Forma di esecuzione forzata promuovibile, ad iniziativa dei creditori, sul patrimonio di un debitore irrimediabilmente insolvente.
La procedura si articolava in varie fasi:
— dapprima, i creditori chiedevano al pretore di immettersi nel patrimonio del debitore (c.d. missio in bona [vedi]);
— a seguito di tale richiesta, il pretore, ricorrendone i presupposti (irrimediabile insolvenza del debitore), immetteva nel possesso dei beni del debitore tutti i creditori (non solo quelli istanti, ma anche quelli successivamente intervenuti), nominando tra essi un curatore (c.d. curàtor bonòrum) cui veniva affidata temporaneamente la custodia e l’amministrazione dei beni;
— trascorsi 30 giorni dalla missio in bona, i creditori procedevano all’elezione (tra essi) di un magìster bonorum [vedi], il quale, dopo aver redatto l’inventario dei beni, emetteva il bando di vendita (c.d. lex venditiònis) contenente l’elenco dei beni messi in vendita, i nomi dei creditori (con gli importi dovuti a ciascuno e l’indicazione dei crediti eventualmente assistiti da garanzie), i termini entro i quali il bonorum èmptor [vedi], cioè l’acquirente dei beni, doveva soddisfare i creditori, e l’indicazione delle garanzie che il bonorum emptor doveva prestare per l’adempimento delle obbligazioni da lui assunte con l’acquisto;
— trascorsi 10 o 15 giorni dall’emanazione della lex venditionis, il magister bonorum provvedeva alla vendita in blocco dei beni del “fallito” [vedi bonorum distràctio] a quello tra i creditori che offriva il pagamento della più alta percentuale dei debiti.
La (—) era infamante (a differenza della cèssio bonorum [vedi]) per il debitore.

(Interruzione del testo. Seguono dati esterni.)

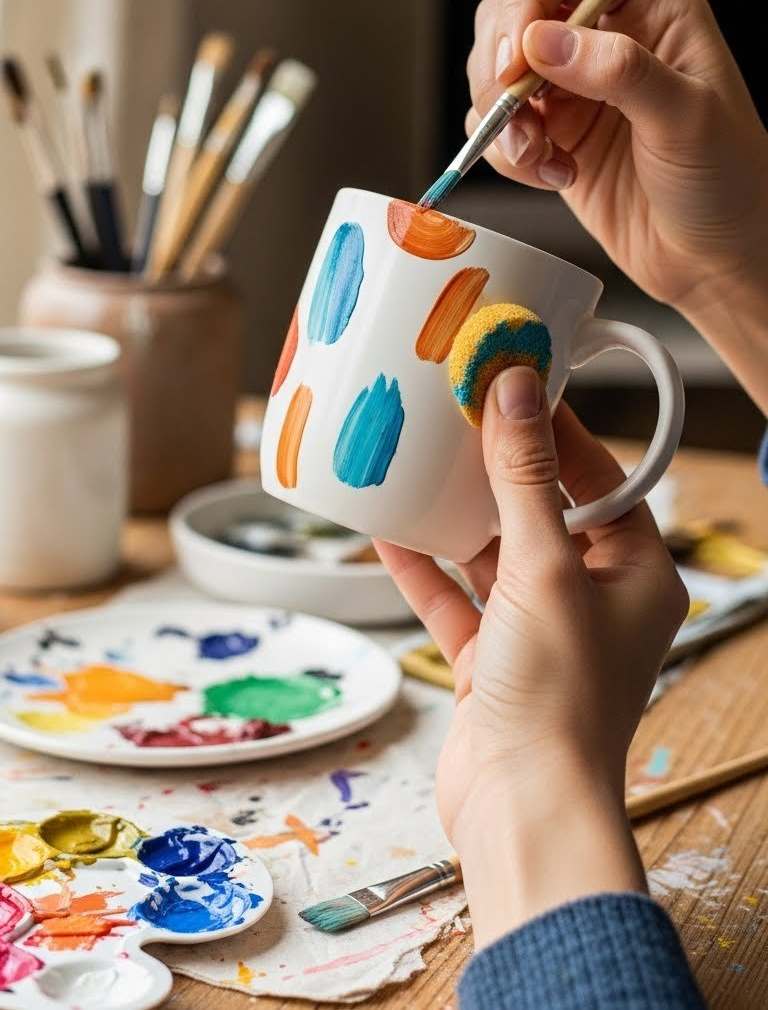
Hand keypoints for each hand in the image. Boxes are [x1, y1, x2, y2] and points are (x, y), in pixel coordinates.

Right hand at [375, 366, 688, 947]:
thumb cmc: (558, 699)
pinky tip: (384, 531)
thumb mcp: (543, 570)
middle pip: (543, 510)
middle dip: (497, 465)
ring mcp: (539, 631)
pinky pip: (455, 599)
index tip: (512, 380)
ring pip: (494, 553)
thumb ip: (525, 480)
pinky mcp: (490, 663)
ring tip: (416, 459)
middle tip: (455, 410)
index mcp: (637, 573)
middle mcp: (593, 598)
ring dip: (455, 513)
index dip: (555, 427)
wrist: (522, 812)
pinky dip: (424, 568)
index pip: (599, 478)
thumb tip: (516, 391)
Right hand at [467, 0, 767, 319]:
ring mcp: (572, 87)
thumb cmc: (729, 180)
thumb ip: (619, 71)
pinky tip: (556, 175)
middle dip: (499, 67)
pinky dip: (508, 154)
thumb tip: (544, 41)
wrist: (718, 256)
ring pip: (491, 72)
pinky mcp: (551, 135)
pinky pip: (495, 128)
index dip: (523, 2)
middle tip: (515, 113)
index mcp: (646, 5)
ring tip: (541, 156)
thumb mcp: (688, 118)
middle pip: (507, 12)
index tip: (516, 62)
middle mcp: (603, 35)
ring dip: (500, 118)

I creditori, per la parte dei loro crediti rimasta insoddisfatta, conservavano i propri diritti nei confronti del debitore fallito, ma avendo quest’ultimo esaurito, con la (—), il proprio patrimonio, essi dovevano attendere la creazione di un nuovo attivo patrimoniale.
La (—) presenta indubbi punti di contatto con le odierne procedure concorsuali previste e disciplinate dalla legge fallimentare (R.D. n. 267/1942).